Toutefois, Signe Bedsted Clemmensen ajoute que « la taille d’un tatouage n’est qu’un indicateur approximatif. Deux tatouages de la même taille peuvent grandement différer en termes de densité et de quantité d’encre qu’ils contiennent. »
Malgré ces découvertes préoccupantes, il est important de se rappeler qu’un lien de corrélation n’est pas un lien de causalité. Il est nécessaire que plus de recherches soient réalisées afin de comprendre le rôle du tatouage dans ce contexte, affirment les experts.
« De nombreux facteurs de confusion de la vie réelle, notamment le mode de vie, l’exposition aux UV, les risques professionnels et le statut immunitaire peuvent influencer le risque de cancer » explique Joe K. Tung. « Comme pour de nombreuses expositions environnementales, le risque de cancer lié aux tatouages est probablement cumulatif et modifié par d’autres comportements qui peuvent faire augmenter ou réduire certains de ces risques. »
Une chose est sûre : faire retirer un tatouage n’est pas la solution.
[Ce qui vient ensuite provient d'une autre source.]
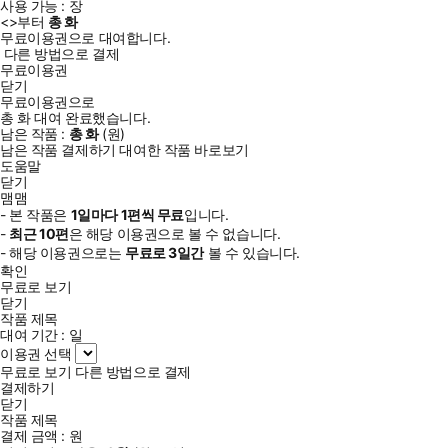
사용 가능 :
장
<
>부터
총
화
무료이용권으로 대여합니다.
다른 방법으로 결제
무료이용권
닫기
무료이용권으로
총
화
대여 완료했습니다.
남은 작품 :
총
화
(
원)
남은 작품 결제하기
대여한 작품 바로보기
도움말
닫기
맴맴
- 본 작품은
1일
마다
1
편씩 무료
입니다.
-
최근
10편
은 해당 이용권으로 볼 수 없습니다.
- 해당 이용권으로는
무료로
3일
간
볼 수 있습니다.
확인
무료로 보기
닫기
작품 제목
대여 기간 :
일
이용권 선택
무료로 보기
다른 방법으로 결제
결제하기
닫기
작품 제목
결제 금액 :
원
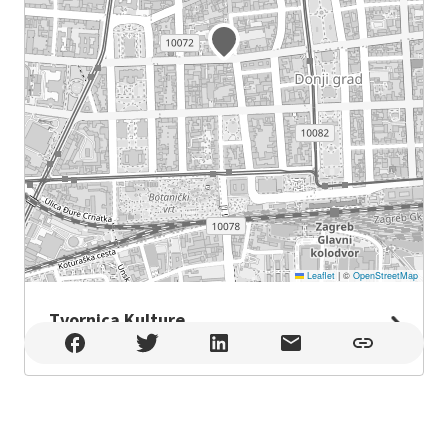
Leaflet
|
©
OpenStreetMap
Tvornica Kulture
Tvornica Kulture , Zagreb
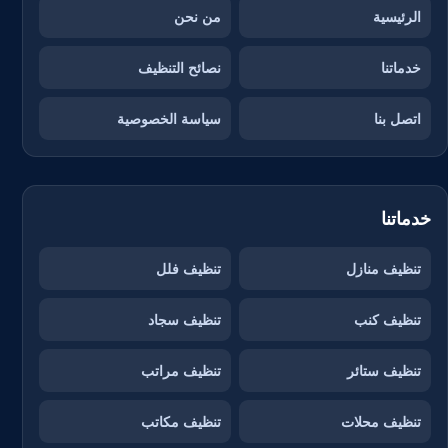
الرئيسية
من نحن
خدماتنا
نصائح التنظيف
اتصل بنا
سياسة الخصوصية
خدماتنا
تنظيف منازل
تنظيف فلل
تنظيف كنب
تنظيف سجاد
تنظيف ستائر
تنظيف مراتب
تنظيف محلات
تنظيف مكاتب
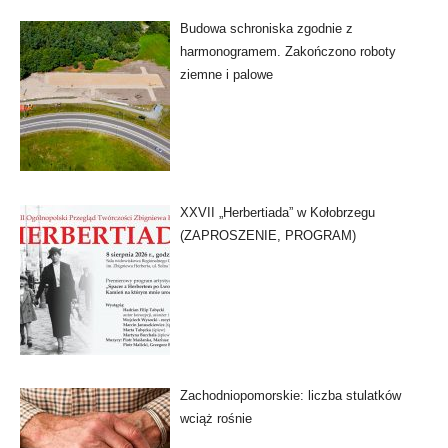
Budowa schroniska zgodnie z
harmonogramem. Zakończono roboty
ziemne i palowe
XXVII „Herbertiada” w Kołobrzegu
(ZAPROSZENIE, PROGRAM)
Zachodniopomorskie: liczba stulatków
wciąż rośnie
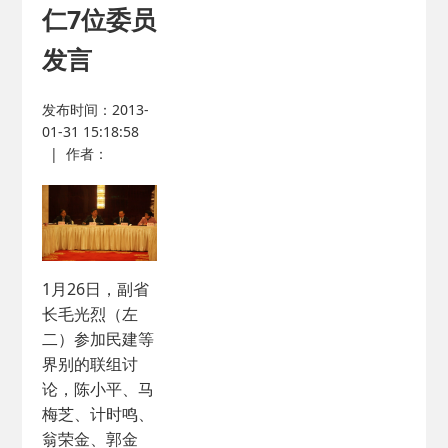
仁7位委员
发言
发布时间：2013-
01-31 15:18:58
|
作者：
1月26日，副省
长毛光烈（左
二）参加民建等
界别的联组讨
论，陈小平、马
梅芝、计时鸣、
翁荣金、郭金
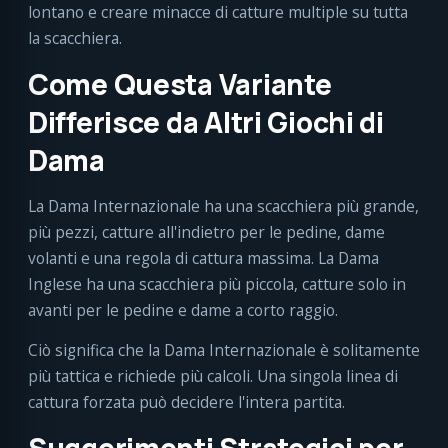
lontano e creare minacce di catture multiple su tutta
la scacchiera.
Come Questa Variante
Differisce da Altri Giochi di
Dama
La Dama Internazionale ha una scacchiera più grande,
più pezzi, catture all'indietro per le pedine, dame
volanti e una regola di cattura massima. La Dama
Inglese ha una scacchiera più piccola, catture solo in
avanti per le pedine e dame a corto raggio.
Ciò significa che la Dama Internazionale è solitamente
più tattica e richiede più calcoli. Una singola linea di
cattura forzata può decidere l'intera partita.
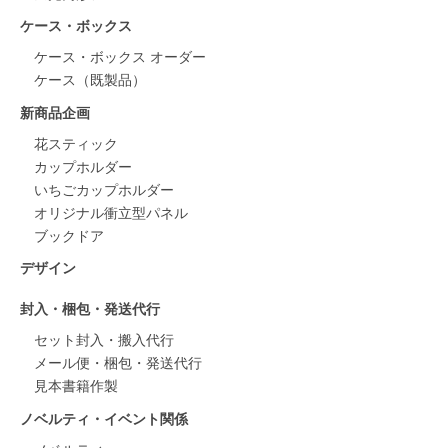
ケース・ボックス
ケース・ボックス オーダー
ケース（既製品）
新商品企画
花スティック
カップホルダー
いちごカップホルダー
オリジナル衝立型パネル
ブックドア
デザイン
封入・梱包・発送代行
セット封入・搬入代行
メール便・梱包・発送代行
見本書籍作製
ノベルティ・イベント関係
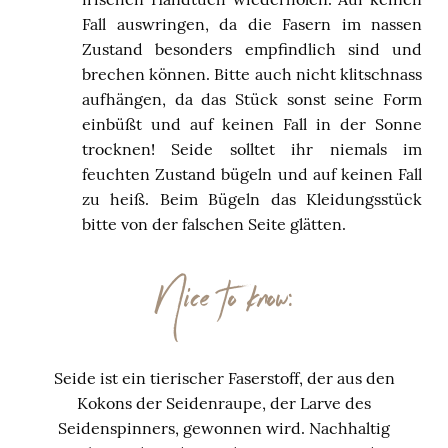
Fall auswringen, da die Fasern im nassen
Zustand besonders empfindlich sind und
brechen können. Bitte auch nicht klitschnass
aufhängen, da das Stück sonst seine Form
einbüßt und auf keinen Fall in der Sonne
trocknen! Seide solltet ihr niemals im
feuchten Zustand bügeln und auf keinen Fall
zu heiß. Beim Bügeln das Kleidungsstück
bitte von der falschen Seite glätten.
Nice to know:
Seide ist ein tierischer Faserstoff, der aus den
Kokons der Seidenraupe, der Larve des
Seidenspinners, gewonnen wird. Nachhaltig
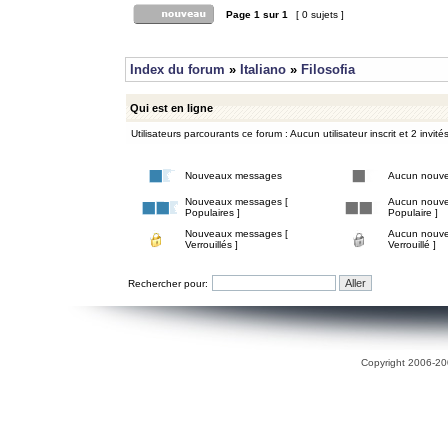
Page
1
sur
1
[ 0 sujets ]
Index du forum
»
Italiano
»
Filosofia
Qui est en ligne
Utilisateurs parcourants ce forum : Aucun utilisateur inscrit et 2 invité
Nouveaux messages
Aucun nouv
Nouveaux messages [
Aucun nouve
Populaires ]
Populaire ]
Nouveaux messages [
Aucun nouve
Verrouillés ]
Verrouillé ]
Rechercher pour:
Copyright 2006-200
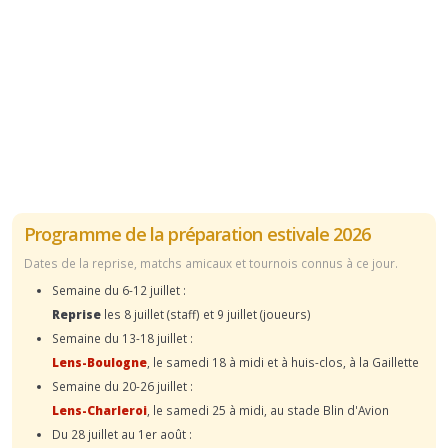
Programme de la préparation estivale 2026
Dates de la reprise, matchs amicaux et tournois connus à ce jour.
Semaine du 6-12 juillet :
Reprise
les 8 juillet (staff) et 9 juillet (joueurs)
Semaine du 13-18 juillet :
Lens-Boulogne
, le samedi 18 à midi et à huis-clos, à la Gaillette
Semaine du 20-26 juillet :
Lens-Charleroi
, le samedi 25 à midi, au stade Blin d'Avion
Du 28 juillet au 1er août :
En fait, cela pourrait accroître le risque de cancer. Le détatouage au laser est la méthode la plus courante pour faire retirer un tatouage et « augmente la fragmentation des particules de pigments de l’encre et peut [favoriser] la migration de composés cancérogènes vers les ganglions lymphatiques » explique Christopher Bunick. En fait, l’étude publiée par The Lancet a révélé que les personnes ayant eu recours au détatouage au laser ont 2,5 fois plus de risque de développer un lymphome.
Une meilleure approche : adopter un mode de vie sain de manière proactive. Cela implique d’avoir une alimentation saine, d’éviter de fumer, de pratiquer une activité physique régulière, de limiter sa consommation d’alcool et de protéger sa peau.
« Il est particulièrement important pour les personnes tatouées de protéger leur peau du soleil, soit en utilisant une protection solaire soit en couvrant leur tatouage par des vêtements » précise Christel Nielsen. Joe K. Tung conseille de chercher une protection solaire à spectre large avec un SPF 30 ou plus.
Les personnes tatouées devraient également programmer des examens de la peau réguliers chez un dermatologue afin de chercher des signes possibles de cancer de la peau, car il peut parfois être difficile pour une personne lambda de détecter des excroissances de peau inquiétantes sur une peau tatouée.
De plus, veillez à consulter régulièrement votre médecin traitant. Soyez à l’affût de masses inhabituelles ou de ganglions lymphatiques gonflés et, le cas échéant, faites-les vérifier rapidement, rappelle Matthew Cortese. Lorsqu’ils sont détectés assez tôt, les cancers de la peau peuvent souvent être retirés et les lymphomes sont traitables et souvent guérissables.
Par-dessus tout, il est important de garder ces risques potentiels à leur juste mesure, précise Signe Bedsted Clemmensen. « Les lymphomes sont des cancers relativement rares et, même s’il y a un risque accru, le risque absolu pour chaque individu reste bas. » Certains peuvent considérer ce risque ajouté comme le petit prix à payer pour avoir un tatouage.